Prime Minister Narendra Modi urged citizens to help conserve foreign exchange reserves amid rising global uncertainty and elevated crude oil prices.
The Prime Minister appealed to people to reduce diesel and petrol consumption, avoid unnecessary gold purchases for a year, prefer work-from-home where possible, reduce foreign travel, use public transport, adopt indigenous products, and reduce the use of imported edible oils and fertilisers.
Singhvi said the Prime Minister’s appeal reflects the seriousness of the situation and indicates that the government may take larger steps if pressure on foreign exchange reserves increases further.
He added that the government could gradually allow fuel prices to rise and may even consider restrictions aimed at reducing dollar outflows if global conditions worsen.
According to Singhvi, the Nifty 50 continues to face a major resistance zone between 24,350 and 24,600.
He noted that the benchmark index has closed within a narrow 1.5 per cent range around the 24,000 mark for five consecutive weeks. Singhvi highlighted that the Nifty’s 100-week moving average currently stands near 24,535, making it an important resistance level.
The index has repeatedly failed to sustain above the 24,350–24,600 zone over the past four weeks, suggesting strong selling pressure at higher levels. Singhvi said a decisive close above 24,600 would be required for a fresh leg of rally in the market.
Singhvi said Bank Nifty is also trading between its key weekly moving averages, indicating indecision in the banking space.
The 50-week moving average for Bank Nifty stands near 56,950, while the 100-week moving average is around 54,150.
He said weakness could intensify if Bank Nifty closes below the 54,000 level on a weekly basis.
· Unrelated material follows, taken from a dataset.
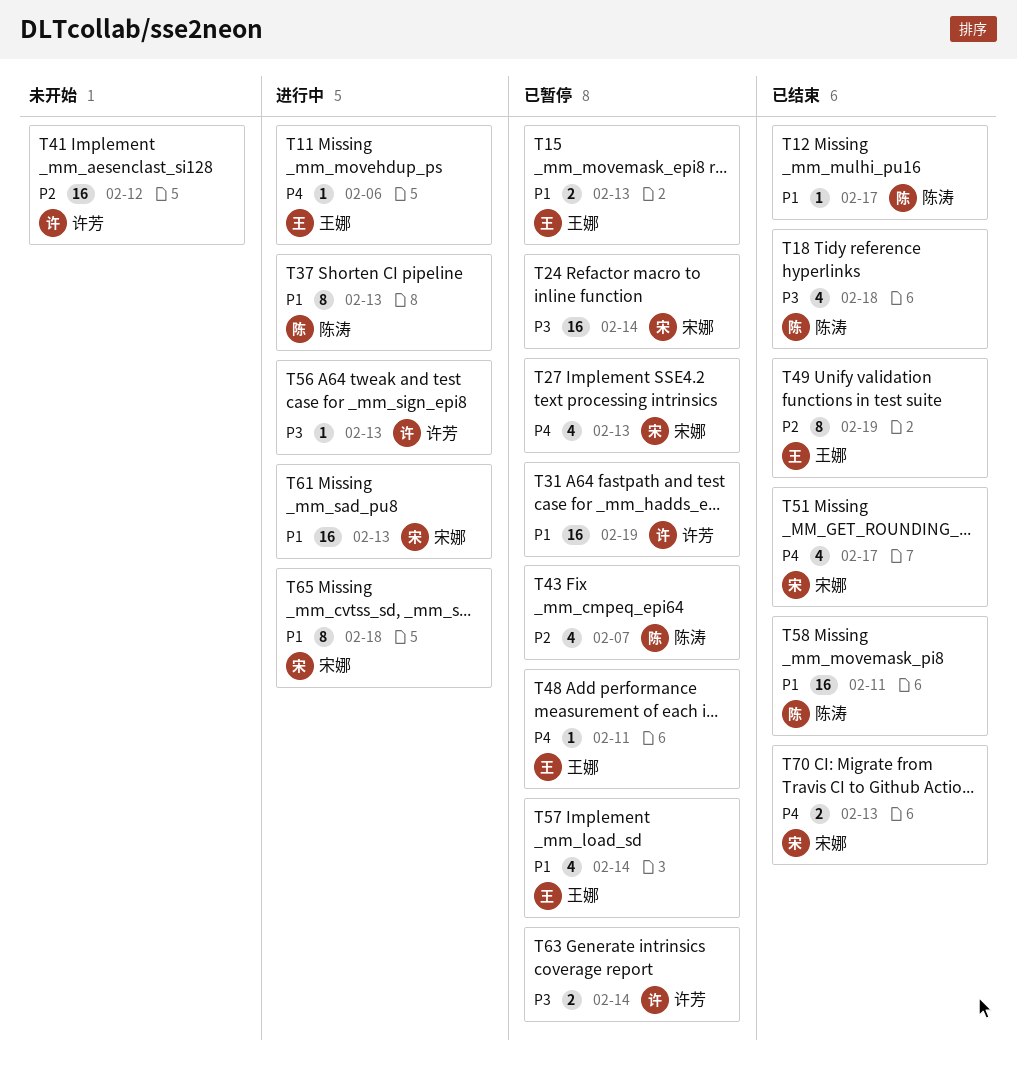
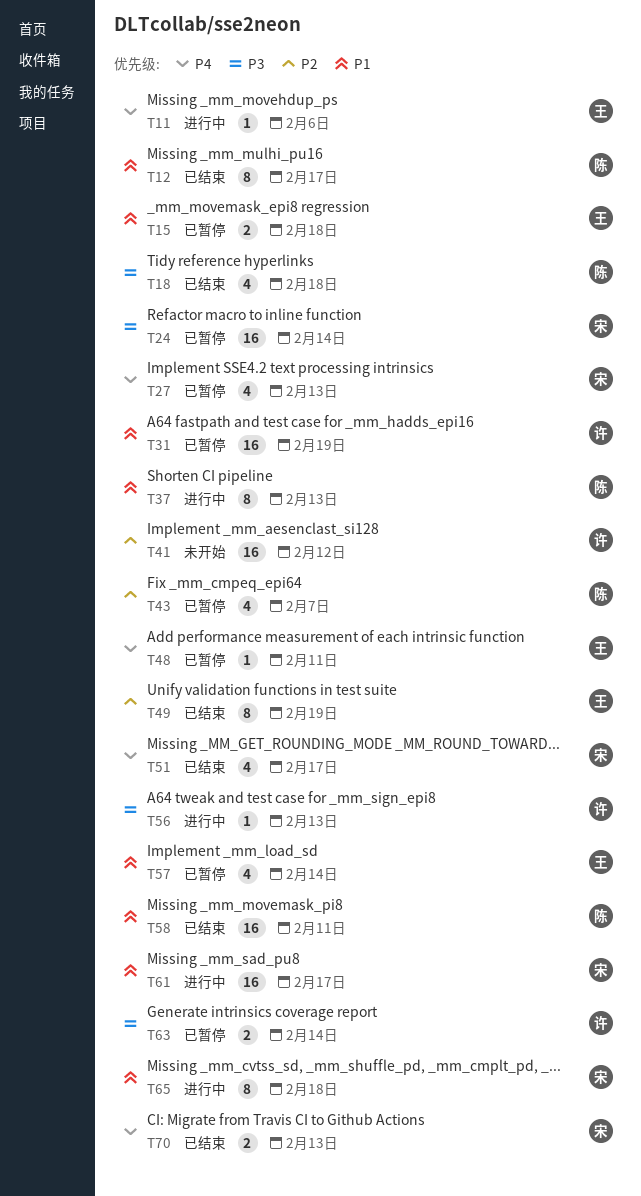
T12, estimate: 1 -> 8
T15, due: Feb 13 -> Feb 18
T61, due: Feb 13 -> Feb 17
On the upside, the 56,250–57,350 zone remains a key resistance area where profit booking could emerge.
According to Singhvi, a sustained move above 57,500 may be needed for stronger upside momentum.
The India VIX, often referred to as the market’s fear gauge, rose 1.3 per cent on Friday to close at 16.84, snapping a four-day losing streak.
The volatility index rebounded after touching a two-month low of 15.17 and also bounced from its 100-day moving average level near 15.62.
Singhvi said traders should closely monitor the India VIX over the next few sessions, warning that a sharp rise in volatility could increase pressure on equities and trigger further weakness in the market.